Using the NCA as a spectrum, this new report by TNI seeks to analyse the most significant attempt to resolve ethnic conflict by negotiation since independence in 1948. Critical issues include the challenges in the negotiation of ceasefires; the failure to implement the NCA, including military violations; endeavours to overcome peace obstacles while the National League for Democracy was in government office; and analysis of how conflict parameters have changed in the fall-out from the 2021 coup.
The NCA, though, did not occur in a vacuum. Over the years, a host of other challenges came to overshadow implementation and focus, undermining peace progress on the ground. Key issues include conflict regression in Kachin, Rakhine and Shan States, people’s militia and Border Guard Forces, economic opportunism and exploitation in the ethnic borderlands, and the divergent and ineffective responses by different international actors. Such factors are integral elements in Myanmar’s conflict landscape.
Ultimately, there was no single reason why the NCA failed. The lack of inclusion, implementation, political will and political accomplishment are outstanding. Positioned at the heart of these failures is the Tatmadaw or Sit-Tat. After decades in government, the country’s military leaders sought to use the NCA as a mechanism for state control rather than a gateway to ethnic peace and reform. Myanmar was never at peace following the NCA’s 2015 inception.
Myanmar is currently in its deepest state of civil war in several decades.

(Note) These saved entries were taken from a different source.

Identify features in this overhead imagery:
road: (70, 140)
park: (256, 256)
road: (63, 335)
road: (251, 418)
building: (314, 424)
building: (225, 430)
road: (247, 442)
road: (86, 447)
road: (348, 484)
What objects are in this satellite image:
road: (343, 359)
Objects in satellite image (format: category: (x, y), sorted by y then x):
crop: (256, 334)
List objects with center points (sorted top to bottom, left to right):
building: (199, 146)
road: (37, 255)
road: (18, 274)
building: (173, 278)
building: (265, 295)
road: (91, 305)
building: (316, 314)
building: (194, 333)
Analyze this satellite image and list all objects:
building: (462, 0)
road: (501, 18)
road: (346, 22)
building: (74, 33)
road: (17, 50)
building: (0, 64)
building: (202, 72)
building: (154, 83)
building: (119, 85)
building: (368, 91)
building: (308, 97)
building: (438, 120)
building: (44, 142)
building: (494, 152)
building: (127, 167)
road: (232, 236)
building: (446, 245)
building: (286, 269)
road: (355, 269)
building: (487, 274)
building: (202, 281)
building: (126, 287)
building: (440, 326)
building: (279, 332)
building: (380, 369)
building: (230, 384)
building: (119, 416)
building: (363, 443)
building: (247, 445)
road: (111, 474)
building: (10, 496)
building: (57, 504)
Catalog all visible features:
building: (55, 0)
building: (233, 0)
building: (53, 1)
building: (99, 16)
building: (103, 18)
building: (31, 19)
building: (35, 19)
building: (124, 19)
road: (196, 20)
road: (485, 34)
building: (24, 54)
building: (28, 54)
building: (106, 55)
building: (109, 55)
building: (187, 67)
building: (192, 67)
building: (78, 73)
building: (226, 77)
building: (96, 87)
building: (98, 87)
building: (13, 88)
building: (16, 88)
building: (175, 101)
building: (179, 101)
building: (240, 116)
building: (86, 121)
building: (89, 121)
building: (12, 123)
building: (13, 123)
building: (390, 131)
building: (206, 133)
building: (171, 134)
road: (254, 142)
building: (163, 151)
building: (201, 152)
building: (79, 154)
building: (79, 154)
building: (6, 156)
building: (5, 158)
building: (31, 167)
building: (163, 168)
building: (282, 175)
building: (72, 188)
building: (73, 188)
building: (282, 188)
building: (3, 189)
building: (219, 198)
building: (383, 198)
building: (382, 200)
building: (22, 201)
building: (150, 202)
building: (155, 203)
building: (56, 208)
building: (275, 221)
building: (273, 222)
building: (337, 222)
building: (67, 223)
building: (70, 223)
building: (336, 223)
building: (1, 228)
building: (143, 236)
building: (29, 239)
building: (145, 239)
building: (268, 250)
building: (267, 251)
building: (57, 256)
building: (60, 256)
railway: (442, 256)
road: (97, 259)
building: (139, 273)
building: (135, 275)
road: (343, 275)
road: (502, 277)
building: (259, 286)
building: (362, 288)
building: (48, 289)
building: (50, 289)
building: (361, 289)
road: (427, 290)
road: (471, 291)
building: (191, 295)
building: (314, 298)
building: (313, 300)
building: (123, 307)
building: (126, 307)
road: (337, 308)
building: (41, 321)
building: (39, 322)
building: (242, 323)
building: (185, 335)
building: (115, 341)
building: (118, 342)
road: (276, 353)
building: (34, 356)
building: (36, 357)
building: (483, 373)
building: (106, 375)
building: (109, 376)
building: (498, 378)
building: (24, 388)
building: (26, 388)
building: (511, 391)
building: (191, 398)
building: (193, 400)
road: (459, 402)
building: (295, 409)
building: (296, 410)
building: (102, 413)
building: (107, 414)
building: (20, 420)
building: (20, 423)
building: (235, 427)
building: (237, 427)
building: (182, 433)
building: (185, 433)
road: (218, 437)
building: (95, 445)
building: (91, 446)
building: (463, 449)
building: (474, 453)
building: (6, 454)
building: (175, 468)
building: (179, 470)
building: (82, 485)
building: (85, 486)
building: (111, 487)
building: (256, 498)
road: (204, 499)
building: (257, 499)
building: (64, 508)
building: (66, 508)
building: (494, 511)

Repression, political violence and humanitarian emergency are sweeping every state and region. All the peoples are suffering. It is thus vital that lessons are learned from the bitter experiences of peace failure in the past in order to build a better path to reform and reconciliation in the future. Any new process to address such challenges must be equitable, inclusive, just and sincere among all parties in order to contribute to this essential task.